Files rotate daily as:

  • logs/commands_YYYY-MM-DD.jsonl

Direct usage:

from pypack.logging import CommandLogger

logger = CommandLogger("logs")

@logger.log
def move(direction: str, distance: int) -> None:
    ...

Wrapping an object:

from droneapi import DroneAPI
from pypack.logging import CommandLogger, create_logging_wrapper

drone = DroneAPI(enable_command_logging=False)
logged_drone = create_logging_wrapper(drone, CommandLogger("logs"))

logged_drone.connect()
logged_drone.takeoff()
logged_drone.land()

The wrapper has special handling for manual_fly(): it injects an on_frame callback so each individual MANUAL_CONTROL frame can be logged as well.

logged_drone.manual_fly(2.0, forward=0.5, rotate=0.3)

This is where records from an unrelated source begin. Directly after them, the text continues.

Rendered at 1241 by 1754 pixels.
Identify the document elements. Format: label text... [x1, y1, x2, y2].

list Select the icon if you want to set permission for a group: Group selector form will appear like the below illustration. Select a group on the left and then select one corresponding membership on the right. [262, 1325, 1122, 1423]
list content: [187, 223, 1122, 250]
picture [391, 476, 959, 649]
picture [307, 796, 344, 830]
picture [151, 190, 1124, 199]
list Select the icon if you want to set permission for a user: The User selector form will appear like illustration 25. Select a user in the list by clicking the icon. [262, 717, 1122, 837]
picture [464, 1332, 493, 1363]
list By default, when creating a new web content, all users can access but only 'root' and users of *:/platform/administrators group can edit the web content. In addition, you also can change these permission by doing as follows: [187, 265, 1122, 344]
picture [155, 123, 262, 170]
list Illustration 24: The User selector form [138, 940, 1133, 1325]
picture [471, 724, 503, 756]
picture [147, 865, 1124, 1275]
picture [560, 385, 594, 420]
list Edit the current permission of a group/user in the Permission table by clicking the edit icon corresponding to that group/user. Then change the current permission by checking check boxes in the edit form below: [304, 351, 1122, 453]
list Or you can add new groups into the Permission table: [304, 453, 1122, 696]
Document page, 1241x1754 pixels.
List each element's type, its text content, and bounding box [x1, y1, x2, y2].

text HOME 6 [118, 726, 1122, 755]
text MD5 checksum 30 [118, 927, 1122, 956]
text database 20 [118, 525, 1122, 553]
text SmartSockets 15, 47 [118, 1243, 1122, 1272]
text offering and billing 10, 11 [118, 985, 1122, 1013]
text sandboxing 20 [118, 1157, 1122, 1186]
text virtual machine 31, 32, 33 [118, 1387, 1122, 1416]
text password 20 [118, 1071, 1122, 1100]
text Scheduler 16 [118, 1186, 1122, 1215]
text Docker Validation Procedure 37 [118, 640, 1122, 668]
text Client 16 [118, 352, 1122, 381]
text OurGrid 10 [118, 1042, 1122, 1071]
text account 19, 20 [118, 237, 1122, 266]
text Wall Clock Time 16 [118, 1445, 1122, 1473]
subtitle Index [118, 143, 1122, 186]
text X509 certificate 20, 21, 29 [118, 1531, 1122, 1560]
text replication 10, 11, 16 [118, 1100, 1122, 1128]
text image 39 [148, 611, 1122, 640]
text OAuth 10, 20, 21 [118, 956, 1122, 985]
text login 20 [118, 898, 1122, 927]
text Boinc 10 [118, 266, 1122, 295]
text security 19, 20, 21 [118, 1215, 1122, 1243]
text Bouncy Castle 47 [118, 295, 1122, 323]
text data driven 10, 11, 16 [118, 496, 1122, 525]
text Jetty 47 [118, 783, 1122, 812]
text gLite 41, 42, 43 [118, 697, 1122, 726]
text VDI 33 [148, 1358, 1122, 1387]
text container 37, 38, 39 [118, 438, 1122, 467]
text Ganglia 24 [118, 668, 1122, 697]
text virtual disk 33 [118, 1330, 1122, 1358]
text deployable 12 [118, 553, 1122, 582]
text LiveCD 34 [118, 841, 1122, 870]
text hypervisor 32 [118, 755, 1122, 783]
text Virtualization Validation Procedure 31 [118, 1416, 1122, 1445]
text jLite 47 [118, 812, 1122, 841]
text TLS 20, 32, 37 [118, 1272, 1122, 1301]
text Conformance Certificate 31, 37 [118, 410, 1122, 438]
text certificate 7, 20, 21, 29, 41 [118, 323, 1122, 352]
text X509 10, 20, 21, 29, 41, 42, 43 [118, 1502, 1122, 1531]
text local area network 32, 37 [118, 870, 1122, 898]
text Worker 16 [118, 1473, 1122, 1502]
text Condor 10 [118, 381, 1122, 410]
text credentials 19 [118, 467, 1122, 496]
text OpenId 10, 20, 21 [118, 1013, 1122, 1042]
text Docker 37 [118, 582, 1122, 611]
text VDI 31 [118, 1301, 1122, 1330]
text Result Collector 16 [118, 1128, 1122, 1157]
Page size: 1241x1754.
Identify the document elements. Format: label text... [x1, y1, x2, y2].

That gives you both the top-level method call and the per-frame manual control records.

Logging

pypack.logging exports:

Flight Logging with DroneAPI

from droneapi import DroneAPI
from pypack.logging import SQLiteLogger

logger = SQLiteLogger("flights.db")
drone = DroneAPI(flight_logger=logger)

Typical session:

from droneapi import DroneAPI
from pypack.logging import SQLiteLogger

logger = SQLiteLogger("flights.db")

with DroneAPI(flight_logger=logger) as drone:
    drone.connect()
    try:
        drone.takeoff()
        print(drone.get_state())
    finally:
        drone.land()

If you want database-backed telemetry history outside the DroneAPI integration, the backend can also be used directly:

from pypack.logging import SQLiteLogger

logger = SQLiteLogger("flights.db")
session_id = logger.start_session(drone_id=1, notes="Calibration run")
logger.log_telemetry(session_id, drone.get_flight_data())
logger.end_session(session_id)

File Logging

DroneAPI also supports JSONL logging of parsed MAVLink traffic and API commands:

drone = DroneAPI(
    enable_file_logging=True,
    file_log_dir="logs",
    enable_command_logging=True,
    command_log_dir="logs",
)

That produces local JSONL logs for command calls and parsed traffic, which is the easiest way to inspect real sessions during development.

This is separate from the database-backed FlightLogger interface.

Notes

  • SQLiteLogger is synchronous and suits local development.
  • PostgresLogger depends on the db extra.
  • pypack.video raises an ImportError with an install hint if a backend is used without the required extra.